The producer price index fell 3.0% year-on-year, according to China’s National Bureau of Statistics, the fifth consecutive month of deflation. It was marginally above consensus for -3.2%, however, and an improvement on May’s 3.7% year-on-year decline.
On a monthly basis, PPI rose 0.4% against a 0.4% fall in May.
Miguel Chanco, senior Asia economist at Pantheon Macroeconomics, said: "The moderation was broad-based, with both commodities and manufacturing price deflation easing.
"The details show that the former was due in part to the fledgling recovery in global energy prices, which reduced the drag from oil extraction and chemicals for the first time in months. Meanwhile, the pull from the cost of processing non-ferrous and ferrous metals continued to ease.

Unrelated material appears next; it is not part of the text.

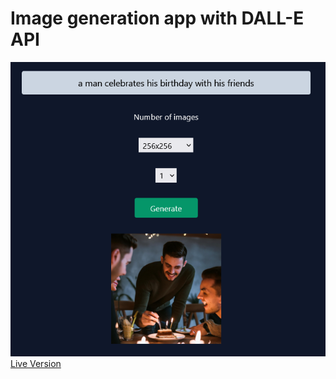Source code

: # Image generation app with DALL-E API

![Screenshot](https://github.com/msyavuz/image-generator/blob/main/assets/Screenshot.png?raw=true)
[Live Version](https://image-generator-bht9ppt3q-msyavuz.vercel.app/)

"The direction of travel is encouraging, and we maintain that commodity prices will pull headline PPI out of deflation in the fourth quarter. This should further reduce the pressure on industrial profits, while simultaneously keeping additional cuts to the People’s Bank of China rate corridor at bay."
Consumer prices, meanwhile, rose 2.5% year-on-year, in line with consensus and marginally above May’s 2.4% increase. Core inflation, which strips out volatile food and energy costs, eased back from May’s 1.1% to 0.9%.
Chanco said: "The uptick was driven in part by a re-acceleration in food inflation, to 11.1% from 10.6%, after having slowed sharply for three straight months, thanks to the normalisation of pork prices from their swine flu peak. Vegetable prices added to the upward push.
"Looking ahead, we expect the broad trend in CP disinflation to resume, once the correction in pork prices restart."